Hacker News new | ask | show | jobs
by bhntr3 3477 days ago
Seems like a pretty typical set of problems. Dependency conflicts hard. Schema evolution hard. Upgrades hard.

The big data space still feels like an overengineered, fractured, buggy mess to me. I was hoping spark would simplify the user experience but it's as much of a clusterf*ck as anything else.

How hard can fast, reliable distributed computation and storage for petabytes of data be? He said ironically.

2 comments

Trivial. Just put everything in BigQuery. Use looker for visualization. Job done.

Any single other component you may try to add will increase the complexity factorially. Better stick to the basics ;)

IMO one major problem is integration between different projects. Like you said, its a hard problem, and any solution typically depends on many many different open source projects because of the scope of challenges. All of those projects go forward without much coordination between the teams because they're open source. Then we end up in this fun, fun clusterfuck.
There is some sort of hope, Apache Arrow is (in my opinion) a step in the right direction - A common In-Memory data layer for storage and data analysis systems? Yes please. It's important to start thinking about how all these big data storage/analytics tools can bridge the gap between themselves, hopefully projects like Apache Arrow will help... As long as there is adoption.
A common in-memory columnar data layer would make a lot of sense because a) columnar is generally better for analytics, and b) converting from one columnar format to another can theoretically be done without decompression because columnar data is typically compressed using standard algorithms (vocabulary compression, LRE, etc). Here I wrote a few suggestions for such open-source data layer: http://bi-review.blogspot.ca/2015/06/the-world-needs-open-so...
Have you seen the Apache Arrow project? https://arrow.apache.org/
Good read!
I've looked at the code and messed around with arrow. It seems like a performance optimization that solves a small sliver of the problem. It could help with the parquet/thrift version issues they mentioned. But I don't see any guarantee it won't introduce its own version and compatibility problems. If the initial implementations are buggy like described in TFA it could actually be a lot worse.

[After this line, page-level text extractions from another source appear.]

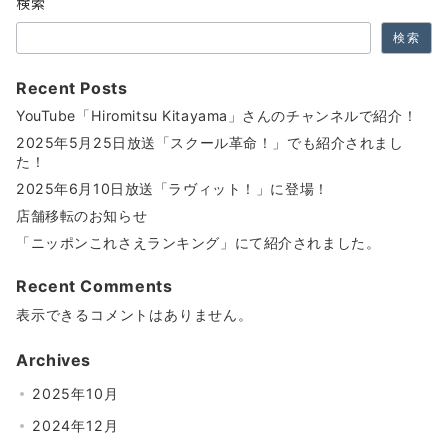
検索
検索
Recent Posts
YouTube「Hiromitsu Kitayama」さんのチャンネルで紹介！
2025年5月25日放送「スクール革命！」でも紹介されまし
た！
2025年6月10日放送「ラヴィット！」に登場！
店舗移転のお知らせ
「ニッポンこれさえランキング」にて紹介されました。
Recent Comments
表示できるコメントはありません。
Archives
2025年10月
2024年12月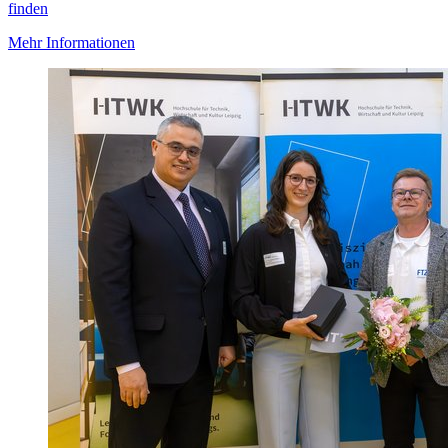
finden
Mehr Informationen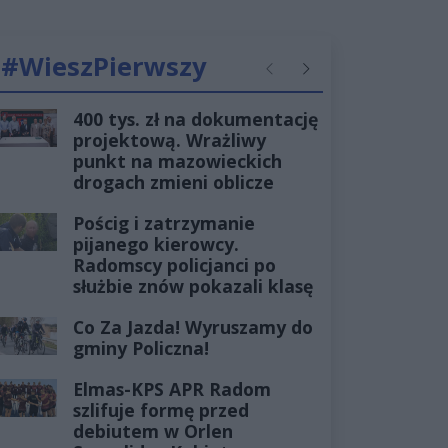
#WieszPierwszy
Poprzednie
Następne
400 tys. zł na dokumentację
projektową. Wrażliwy
punkt na mazowieckich
drogach zmieni oblicze
Pościg i zatrzymanie
pijanego kierowcy.
Radomscy policjanci po
służbie znów pokazali klasę
Co Za Jazda! Wyruszamy do
gminy Policzna!
Elmas-KPS APR Radom
szlifuje formę przed
debiutem w Orlen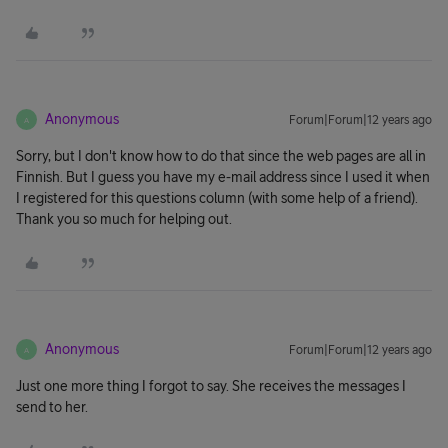
Anonymous
Forum|Forum|12 years ago
A
Sorry, but I don't know how to do that since the web pages are all in
Finnish. But I guess you have my e-mail address since I used it when
I registered for this questions column (with some help of a friend).
Thank you so much for helping out.
Anonymous
Forum|Forum|12 years ago
A
Just one more thing I forgot to say. She receives the messages I
send to her.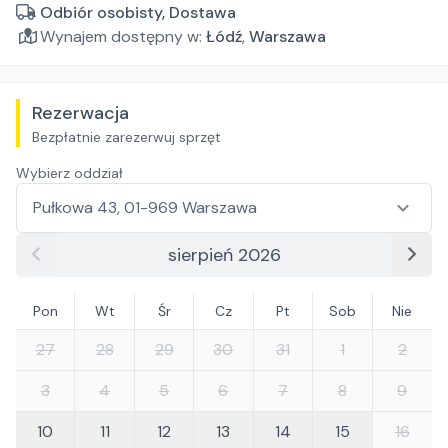
Odbiór osobisty, Dostawa
Wynajem dostępny w:
Łódź
,
Warszawa
Rezerwacja
Bezpłatnie zarezerwuj sprzęt
Wybierz oddział
sierpień 2026
Pon
Wt
Śr
Cz
Pt
Sob
Nie
27
28
29
30
31
1
2
3
4
5
6
7
8
9
10
11
12
13
14
15
16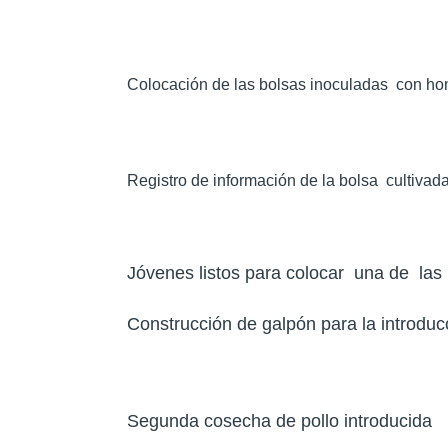
Colocación de las bolsas inoculadas con ho
Registro de información de la bolsa cultivad
Jóvenes listos para colocar una de las
Construcción de galpón para la introduc
Segunda cosecha de pollo introducida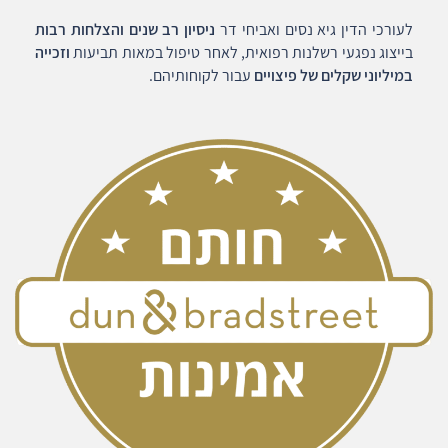
לעורכי הדין גיא נסים ואביחי דר
ניסיון רב שנים והצלחות רבות
בייצוג נפגעי רשלנות רפואית, לאחר טיפול במאות תביעות
וזכייה
במיליוני שקלים של פיצויים
עבור לקוחותיהם.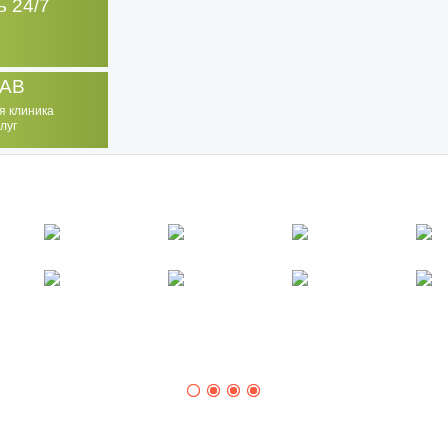
 24/7
AB
я клиника
луг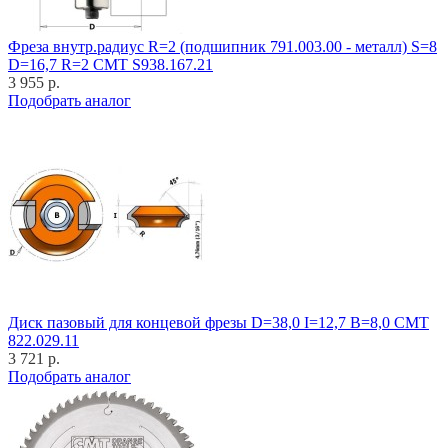
Фреза внутр.радиус R=2 (подшипник 791.003.00 - металл) S=8
D=16,7 R=2 CMT S938.167.21
3 955 р.
Подобрать аналог
Диск пазовый для концевой фрезы D=38,0 I=12,7 B=8,0 CMT
822.029.11
3 721 р.
Подобрать аналог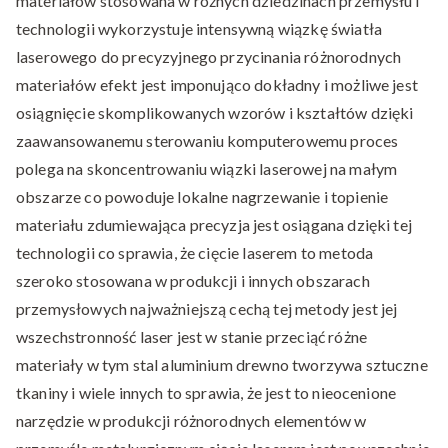
materiałów stosowana w różnych dziedzinach przemysłu i
technologii wykorzystuje intensywną wiązkę światła
laserowego do precyzyjnego przycinania różnorodnych
materiałów efekt jest imponująco dokładny i możliwe jest
osiągnięcie skomplikowanych wzorów i kształtów dzięki
zaawansowanemu sterowaniu komputerowemu proces
polega na skoncentrowaniu wiązki laserowej na małym
obszarze co powoduje lokalne nagrzewanie i topienie
materiału zdumiewająca precyzja jest osiągana dzięki tej
technologii co sprawia, że cięcie laserem to metoda
szeroko stosowana w produkcji i innych obszarach
przemysłowych najważniejszą cechą tej metody jest jej
wszechstronność laser jest w stanie przeciąć różne
materiały w tym stal aluminium drewno tworzywa sztuczne
tkaniny i wiele innych to sprawia, że jest to nieocenione
narzędzie w produkcji różnorodnych elementów w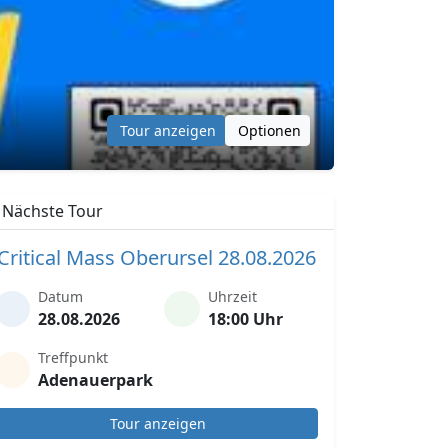
Tour anzeigen
Optionen
Nächste Tour
Critical Mass Oberursel 28.08.2026
Datum
Uhrzeit
28.08.2026
18:00 Uhr
Treffpunkt
Adenauerpark
Tour anzeigen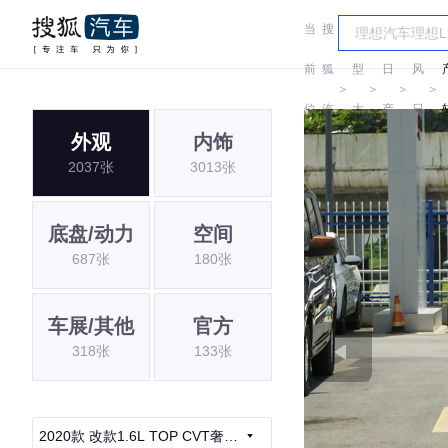
当
搜
车
东
前
狐
型
日
风
＞
＞
＞
＞
位
汽
大
产
日
外观
内饰
置:
车
全
产
2037张
3013张
底盘/动力
空间
687张
180张
车展/其他
官方
318张
133张
2020款 改款1.6L TOP CVT奢享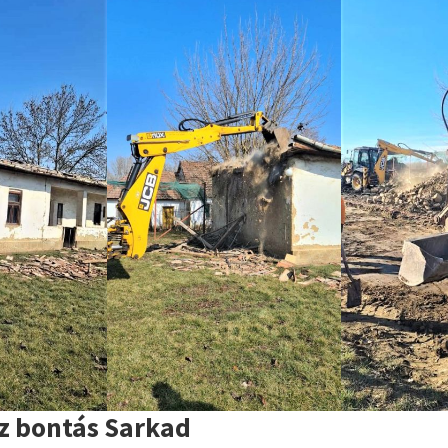
áz bontás Sarkad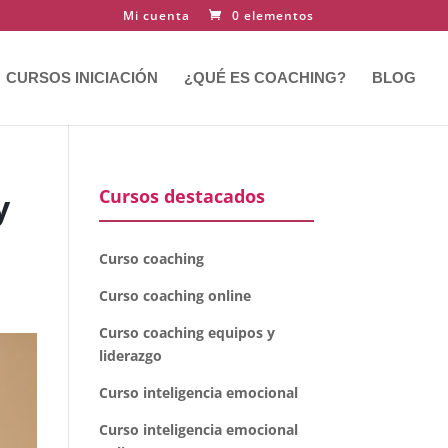
Mi cuenta
0 elementos
CURSOS INICIACIÓN
¿QUÉ ES COACHING?
BLOG
Cursos destacados
y
Curso coaching
Curso coaching online
Curso coaching equipos y
liderazgo
Curso inteligencia emocional
Curso inteligencia emocional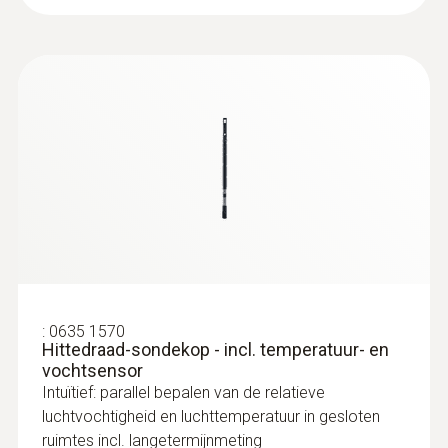
:
0635 1570
Hittedraad-sondekop - incl. temperatuur- en
vochtsensor
Intuïtief: parallel bepalen van de relatieve
luchtvochtigheid en luchttemperatuur in gesloten
ruimtes incl. langetermijnmeting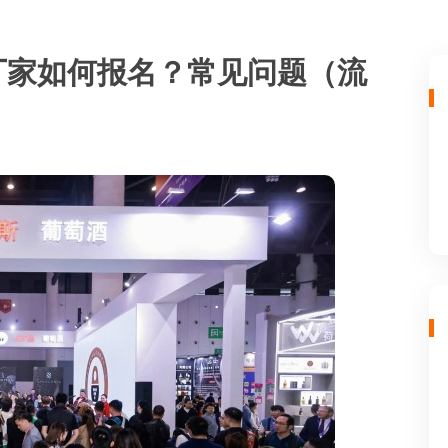
酒厂家如何报名？常见问题（流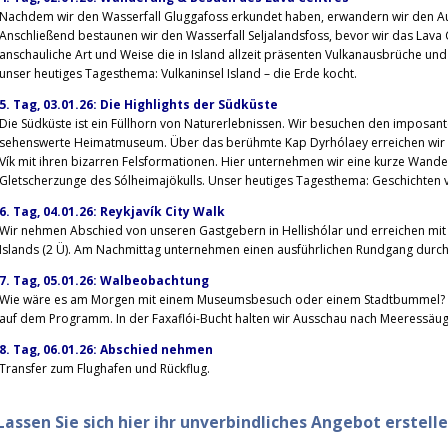
Nachdem wir den Wasserfall Gluggafoss erkundet haben, erwandern wir den Aus
Anschließend bestaunen wir den Wasserfall Seljalandsfoss, bevor wir das Lava 
anschauliche Art und Weise die in Island allzeit präsenten Vulkanausbrüche u
unser heutiges Tagesthema: Vulkaninsel Island – die Erde kocht.
5. Tag, 03.01.26: Die Highlights der Südküste
Die Südküste ist ein Füllhorn von Naturerlebnissen. Wir besuchen den imposant
sehenswerte Heimatmuseum. Über das berühmte Kap Dyrhólaey erreichen wir s
Vík mit ihren bizarren Felsformationen. Hier unternehmen wir eine kurze Wand
Gletscherzunge des Sólheimajökulls. Unser heutiges Tagesthema: Geschichten v
6. Tag, 04.01.26: Reykjavík City Walk
Wir nehmen Abschied von unseren Gastgebern in Hellishólar und erreichen mit
Islands (2 Ü). Am Nachmittag unternehmen einen ausführlichen Rundgang durch 
7. Tag, 05.01.26: Walbeobachtung
Wie wäre es am Morgen mit einem Museumsbesuch oder einem Stadtbummel? M
auf dem Programm. In der Faxaflói-Bucht halten wir Ausschau nach Meeressäug
8. Tag, 06.01.26: Abschied nehmen
Transfer zum Flughafen und Rückflug.
Lassen Sie sich hier ihr unverbindliches Angebot erstell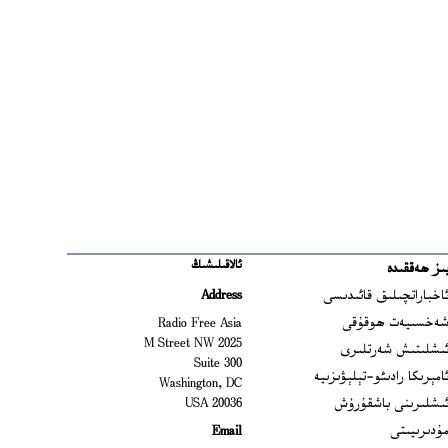
ئالاقىلىشىڭ
ىز ھەققىدە
Ope
اخباراتچىلىق قائىدىسى
Address
Open
ەخسىيەت ھوقۇقى
Radio Free Asia
2025 M Street NW
Op
ىشلىتىش شەرتلىرى
Suite 300
Opens
امېرىكا رادىئو-تېلېۋىزىيە
Washington, DC
ىشلىرىنى باشقۇرۇش
20036 USA
Opens in new window
ۇدىرىيىتى
Email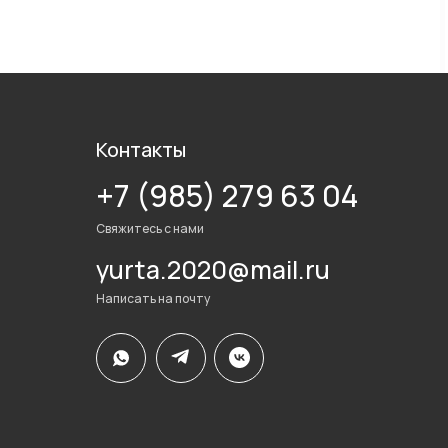
Контакты
+7 (985) 279 63 04
Свяжитесь с нами
yurta.2020@mail.ru
Написать на почту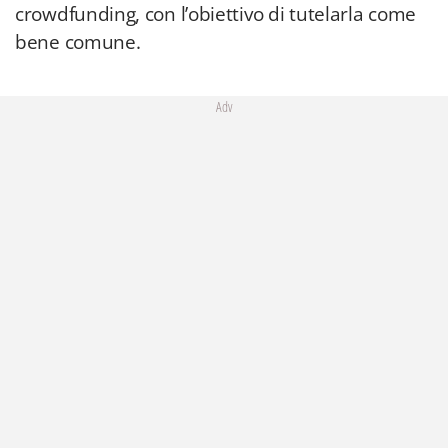
crowdfunding, con l’obiettivo di tutelarla come
bene comune.
Adv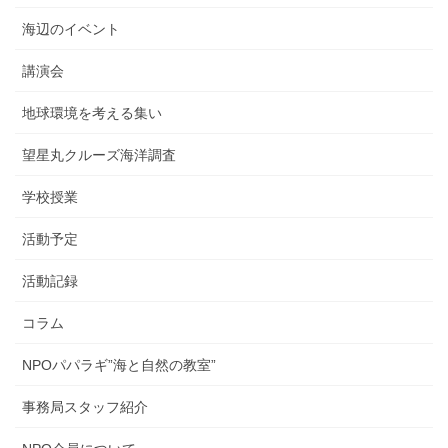
海辺のイベント
講演会
地球環境を考える集い
望星丸クルーズ海洋調査
学校授業
活動予定
活動記録
コラム
NPOパパラギ”海と自然の教室”
事務局スタッフ紹介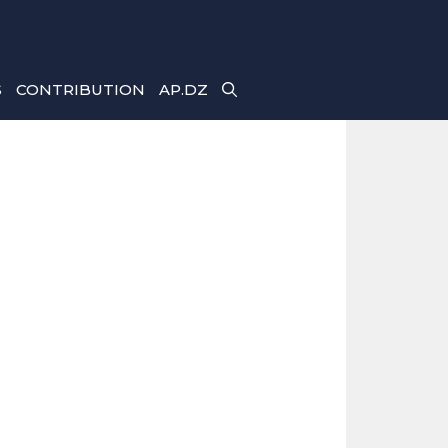
S
CONTRIBUTION
AP.DZ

In general, I've learned to be skeptical of any new big data solution. Hadoop and hive are clumsy but as someone on my team said "they've found and fixed the tens of thousands of bugs".

It seems to take five years before any significant new solution is stable and reliable enough to be used on large, complex workloads.

Which makes me really uncertain how we get out of this situation. Maybe something like arrow is a silver bullet that fixes everything with minimal complexity and thus few bugs. But I'm skeptical.